Hollande, dressed in a dark suit as he stood on a stage in front of the town hall, mocked Sarkozy's performance the night before, saying the president had threatened to "eat him up in one mouthful but had gone home hungry".
"There are lots of people who are still undecided. I hope the debate will have convinced them," he said of the TV duel that saw a clearly frustrated Sarkozy call his rival a "liar" and "arrogant" several times.
Hollande's speech looked back over the long campaign that led him to all corners of France and to the country's overseas territories in the Indian Ocean and the Caribbean.
He used it to remind his followers of the policies he plans to implement over the next five years if he wins. These include a tax rate of 75 percent on earnings over a million euros, 60,000 new teaching jobs and renegotiating the European fiscal pact to include a growth strategy.

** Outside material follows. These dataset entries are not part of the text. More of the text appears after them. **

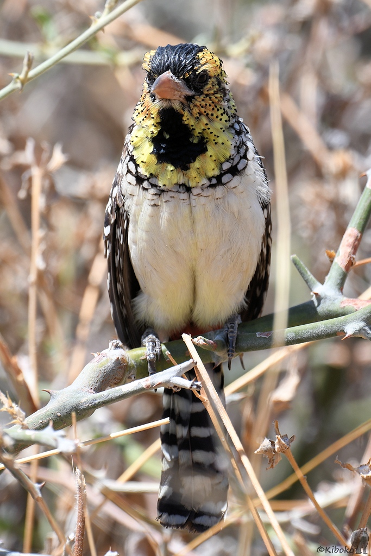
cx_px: 186
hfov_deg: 1.3
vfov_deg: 2.0
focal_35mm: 1050
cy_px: 278
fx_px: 16224
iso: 250
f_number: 7.1
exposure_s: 1/640
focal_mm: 700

But he also spent much energy accusing Sarkozy of turning the French against each other, of trying to instill fear of economic chaos, fear of foreigners, and fear of losing their cherished way of life.
He said Sarkozy had equated immigrants with Muslims and implied that Muslims wanted to live in ghettoes cut off from mainstream French society.
Hollande said Toulouse was a tolerant place that had been "profoundly marked by the terrible murders in a Jewish school" carried out in March by a self-proclaimed Al-Qaeda member from the city.
The election campaign came to a halt for a few days as the country came to terms with the attacks by Mohamed Merah, who was shot dead in a police siege following a killing spree in which he murdered seven people.
Hollande said he would be a president who united the French instead of
driving them apart.
"There are not two Frances that are in conflict. There is only one and the head of state has to bring together all of France," he told his supporters in the left-wing bastion which is a traditional final port of call for Socialist presidential wannabees.
"Vive la republique. Vive la France," he concluded, as the Marseillaise national anthem began to play.